Yo creí que me hablaba de la que ya estaba en prensa —de la que me libraba con gran dificultad y con una culpa extraña: la de no haber sido verdadero. Culpa, y temor al castigo.
—No, esa otra que querías escribir sobre tu vecina —dijo Miki mientras hojeaba el ejemplar de ese drama extraño acerca de la memoria.
—Oh, no es una novela —minimicé, avergonzado: temía tener que admitir, más tarde, otro fracaso—. Solo escribí apuntes. Ejercicios como esos que les hacía escribir a ustedes. Esbozos de capítulos posibles, a lo sumo.
Miki, que hasta hace menos de un año era alumno de Casa de Letras, ha vuelto a querer escribir, me dice. Cuando hace unos días iba en subte, leyendo, por consejo mío, un cuento de Cynthia Ozick en que la esposa de un escritor judío, harta del tema del Holocausto, un día ve cómo su casa empieza a levitar y alejarse hacia el cielo, dejándola sola en un mundo de dichas primitivas; cuando leía la frase final, «los judíos están en las nubes», sentía despertar una pasión antigua y una zona de sí que el trabajo le anestesia. Por eso, y porque yo mismo empiezo a naufragar en mi propia frustración, me encuentro hablando otra vez de aquella noche.
—Aún pienso que aquella es la historia que tengo que escribir. Esos diez minutos que la patota pasó en mi casa. O lo
siento,
sí. No sabés cómo.
Miki sigue hojeando la novela de Marai profundamente atento a lo que digo porque sabe —aunque yo sólo lo comprenda, de pronto, ahora— que ese libro y esta confesión mía hablan de lo mismo.
—Quizá sea el miedo, sí. Es como si esos pocos recuerdos que tengo de la noche aquella, esas tres figuras —mi padre, mi madre y yo— fueran como los elementos del átomo. Siento que intentarlo puede liberar una energía que acabaría conmigo.
—Bueno, pero algo escribiste —me dice.
—Sí, pero como lo habría escrito cualquier otro.
—No creo —dice, y es un elogio. Pero también una pregunta.

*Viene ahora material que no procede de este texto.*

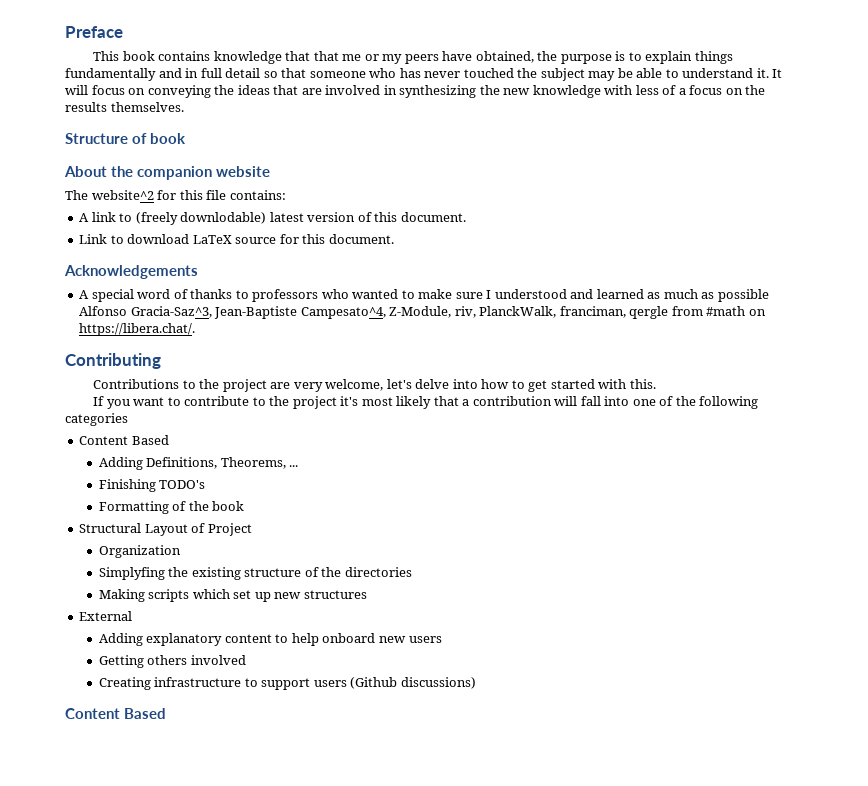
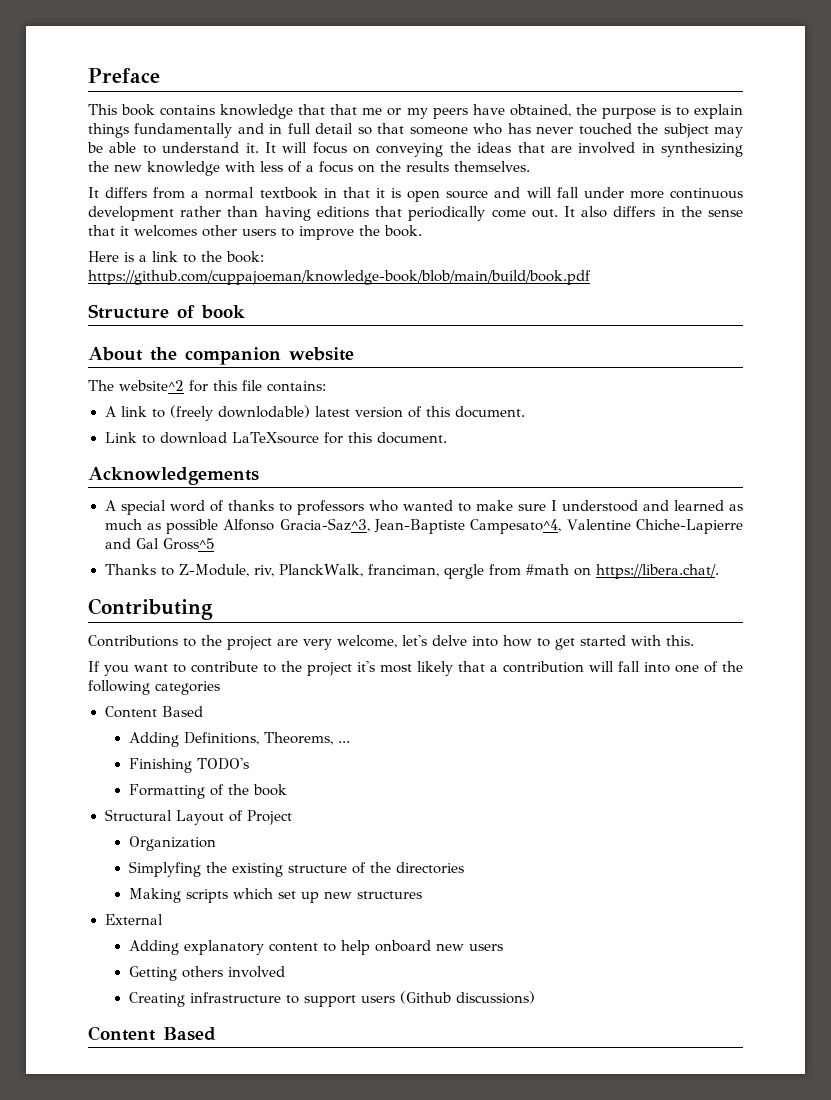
(184, 107) none -> [88,187,744,202] [88,206,743,221] [88,225,422,240] [88,251,264,263] [88,270,591,285] // It differs from a normal textbook in that it is open source and will fall under more continuous development rather than having editions that periodically come out. It also differs in the sense that it welcomes other users to improve the book. // Here is a link to the book: https://github.com/cuppajoeman/knowledge-book/blob/main/build/book.pdf
[192,235,277,244] LaTeX source -> [231,432,320,444] LaTeXsource
(386, 313) none -> [566,519,743,534] [104,538,215,550] [104,564,174,576] Valentine Chiche-Lapierre and Gal Gross^5 // Thanks to

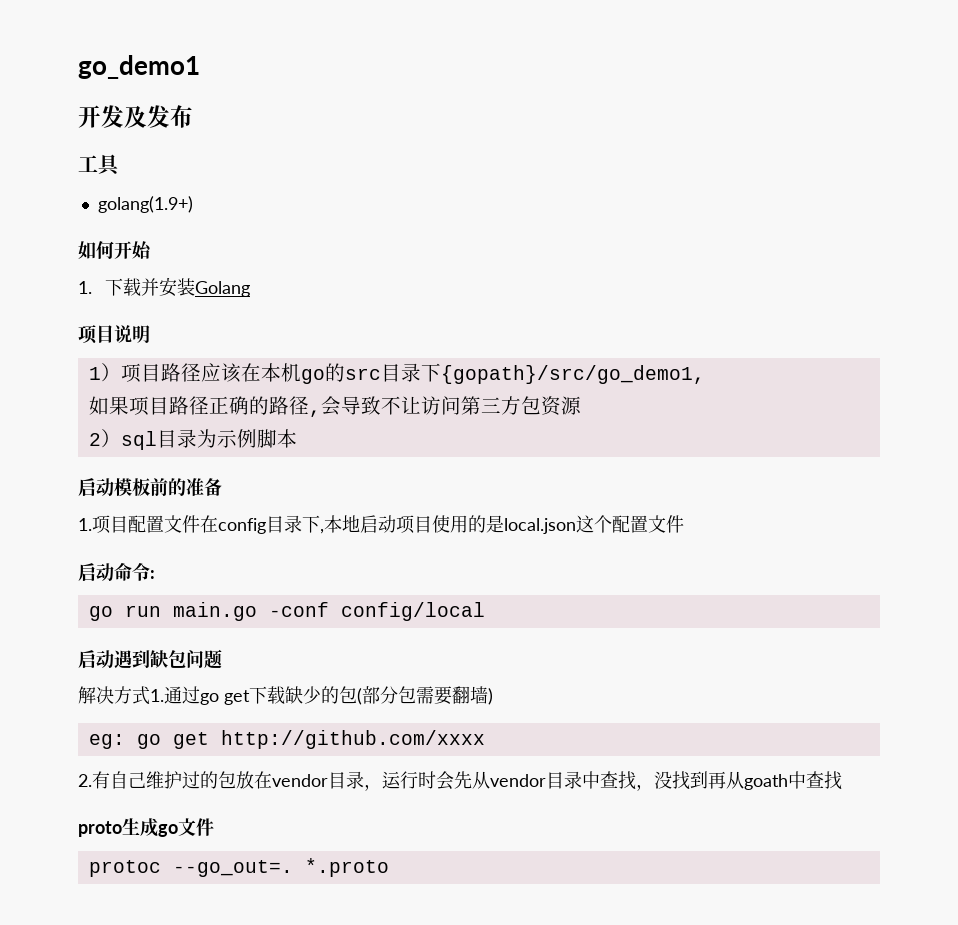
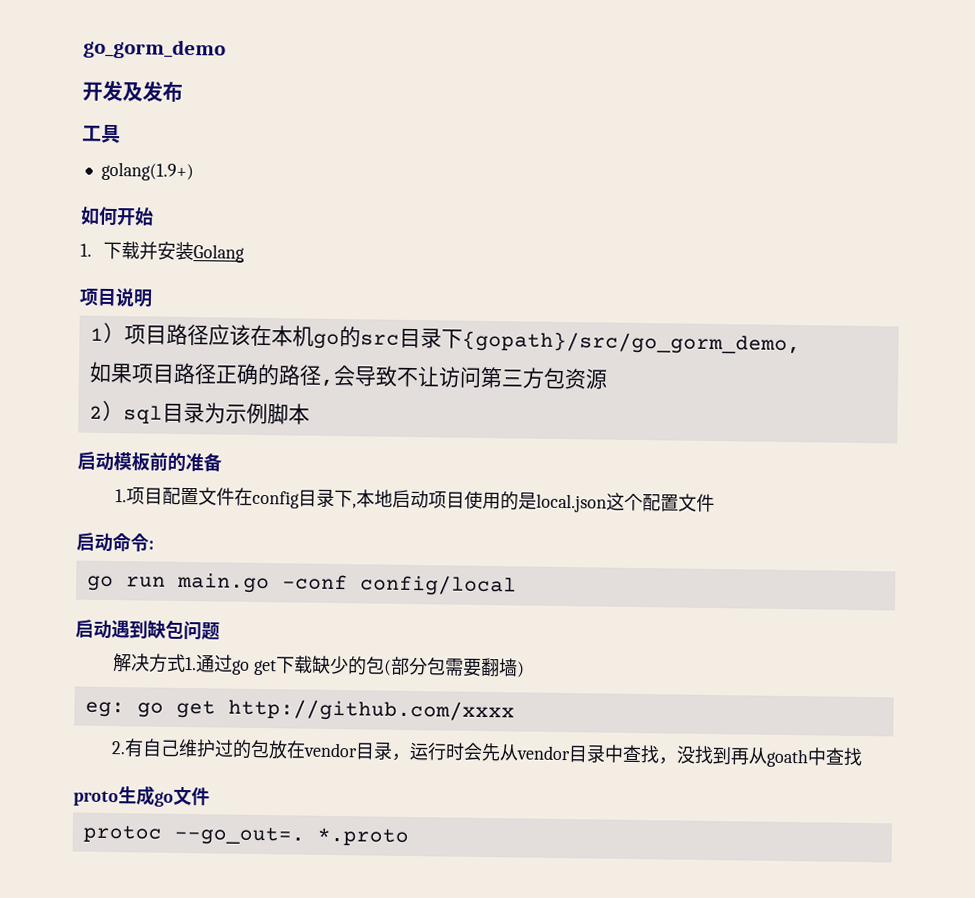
[78,55,200,79] go_demo1 -> [83,38,226,60] go_gorm_demo
[440,365,705,384] {gopath}/src/go_demo1, -> [461,330,801,356] {gopath}/src/go_gorm_demo,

—Oh, no me refiero a la calidad, Miki —digo—. Es como aquella frase de los surrealistas sobre el paraguas y la máquina de coser sobre la mesa de disección, ¿te acordás? Apenas pongo dos recuerdos, dos imágenes, de esa noche sobre el papel, empiezan a tenderse los hilos de una historia.
—Genial —dice—, qué bueno que pueda pasarte eso…
—Sí, pero no la historia que yo recuerdo en lo profundo de mí, ¿se entiende? Se me arma un policial. O peor, un relato al estilo del
Nunca más,
que por supuesto no miente…
—No, ¿no? —interrumpe, poniéndome en guardia del mismo modo en que él mismo ha de ponerse en guardia cuando escribe.
Lo miro fijamente. Sabe de qué hablo, sabe la diferencia entre mentira y ficción.